Jeannie must guess, because she doesn’t hassle me further, just drops me back at the flat and says she’ll meet us at the railway station at six tomorrow night. For convenience, she’s put Travis’s departure off till then as well. I thank her, though I’m still a little puzzled why she’s willing to get so personally involved, and dawdle up the stairs. How the hell am I going to break all this to Jiao?

She’s playing cards with Mikey when I come in. Mr Bad-Loser’s grinning like a jack-o-lantern, so I’m guessing she’s letting him have it all his way. I flop down on the sofa, trying to decide how best to begin, when Mikey shrieks out, ‘Snap! I win! I win!’

‘Thanks for not rubbing it in!’ Jiao laughs, and gets up to perch on the side of Dad’s empty chair. ‘How did it go?’

‘Shit-fight,’ I say, too tired to explain. She’ll see it on the news — unless, of course, the PM’s henchmen pull the plug. ‘We need to talk.’

She slides into the chair, her face stiffening. ‘You want me to go.’ She says it like she always knew I’d let her down.

‘Jeannie wants me and Mikey to catch a train north
to her mother’s farm tomorrow night. She reckons it’s not safe to stay down here. You can stay in the flat after we’re gone if you want.’

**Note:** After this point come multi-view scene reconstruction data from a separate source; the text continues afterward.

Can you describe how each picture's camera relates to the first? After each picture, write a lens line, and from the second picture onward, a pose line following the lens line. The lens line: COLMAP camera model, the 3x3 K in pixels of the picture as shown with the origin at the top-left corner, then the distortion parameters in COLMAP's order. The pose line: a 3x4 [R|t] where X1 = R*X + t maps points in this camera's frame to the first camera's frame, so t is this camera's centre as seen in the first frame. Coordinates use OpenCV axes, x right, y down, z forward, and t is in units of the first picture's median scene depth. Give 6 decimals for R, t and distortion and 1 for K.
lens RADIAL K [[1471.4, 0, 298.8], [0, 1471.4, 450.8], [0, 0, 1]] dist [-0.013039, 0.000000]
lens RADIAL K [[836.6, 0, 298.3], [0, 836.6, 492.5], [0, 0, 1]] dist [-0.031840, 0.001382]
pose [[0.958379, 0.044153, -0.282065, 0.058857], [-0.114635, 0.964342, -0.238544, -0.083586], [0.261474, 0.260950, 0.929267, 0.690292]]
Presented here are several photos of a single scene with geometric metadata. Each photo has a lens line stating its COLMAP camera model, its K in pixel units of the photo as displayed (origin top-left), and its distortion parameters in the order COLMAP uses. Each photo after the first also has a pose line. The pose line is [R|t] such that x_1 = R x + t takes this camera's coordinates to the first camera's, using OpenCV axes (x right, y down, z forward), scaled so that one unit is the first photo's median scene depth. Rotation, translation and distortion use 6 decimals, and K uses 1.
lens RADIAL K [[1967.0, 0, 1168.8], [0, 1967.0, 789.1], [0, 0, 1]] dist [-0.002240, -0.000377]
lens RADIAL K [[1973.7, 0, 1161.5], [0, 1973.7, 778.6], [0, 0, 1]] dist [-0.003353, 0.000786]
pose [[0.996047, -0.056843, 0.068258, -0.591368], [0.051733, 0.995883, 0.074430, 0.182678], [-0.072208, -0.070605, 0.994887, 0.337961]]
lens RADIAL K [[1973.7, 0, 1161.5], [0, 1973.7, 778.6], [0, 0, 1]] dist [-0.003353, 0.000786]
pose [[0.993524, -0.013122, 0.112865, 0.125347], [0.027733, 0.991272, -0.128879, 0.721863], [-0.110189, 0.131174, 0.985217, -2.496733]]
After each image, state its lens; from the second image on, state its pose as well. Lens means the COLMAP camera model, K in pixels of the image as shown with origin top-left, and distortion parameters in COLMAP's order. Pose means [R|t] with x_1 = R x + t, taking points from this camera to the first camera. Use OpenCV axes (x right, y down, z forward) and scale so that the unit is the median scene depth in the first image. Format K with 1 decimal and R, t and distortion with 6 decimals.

‘What’s the point?’ she mumbles. She sits there, eyes downcast, and I know she’s on the edge of tears. I feel a total shit.

And Mikey’s spotted it in an instant. ‘Why’re you crying Jow Jow?’ He glares at me, his eyes narrowing. The little turncoat’s instantly presumed I’m to blame. Even though it’s true, it still pisses me off.

‘Just a sore eye,’ Jiao says.

Jeezus
. I can’t just desert her. Right now she’s the only thing keeping Mikey from a major meltdown. He can’t lose Dad and her as well.
Fuck’s sake
. All I want to do is sleep.

‘Why don’t you come?’ I blurt out, before I’ve had time to think it through. ‘I’m sure Jeannie’s mother won’t mind.’

‘Come where?’ Bloody Mikey doesn’t miss a beat, especially when you wish he would.

‘We’re going on a holiday, mate.’

His face is slack as he decides if this is good or bad. I hurry on before he chooses, trying to sound enthused.

‘On the train!’

Mikey jumps up. ‘Whoo whoo!’ he yodels, pretending to pull on a whistle cord. ‘A big long train?’

‘I guess.’ Much as I need his cooperation, I don’t want to build up his expectations, just in case he makes a scene tomorrow night. I can’t control what’s in his head: he likely thinks the engine has a face and answers to ‘Thomas’ or ‘Percy’ or whatever-the-hell-else those stupid old toys are called.

He beams at Jiao. ‘You coming too?’

‘Why not?’ I say, trying to catch her eye. ‘It’s got to be better than going back to where you live.’

Jiao shakes her head. ‘You don’t understand. I have to help my parents.’

I can’t remember if she’s told me precisely where they are. If she has, and I ask again now, she’ll think I don’t care. I try to make it sound like it’s just slipped my mind. ‘So where exactly are they again?’

‘The farm’s just out of Eltham.’

It’s a bloody miracle: for once my luck is in. ‘Perfect! Jeannie’s mother lives just out of Inglewood! It’s virtually down the road.’

Now she looks directly at me for the first time. ‘You’re sure?’

‘I’ll get a map—’

‘No. I mean, you’re sure it’s okay for me to come?’

‘You come Jow Jow! The train goes fast!’ Mikey rushes her and slops a kiss on her cheek.

Note to self: I’ll have to sort this soon, before the tragic little tosser takes it all too far
.

‘I’ll ask,’ I say. ‘I’m sure she won’t mind.’ If need be, I’ll get down on my knees to Jeannie’s mum and beg. So long as I can get Mikey on that train without a fuss, I don’t care.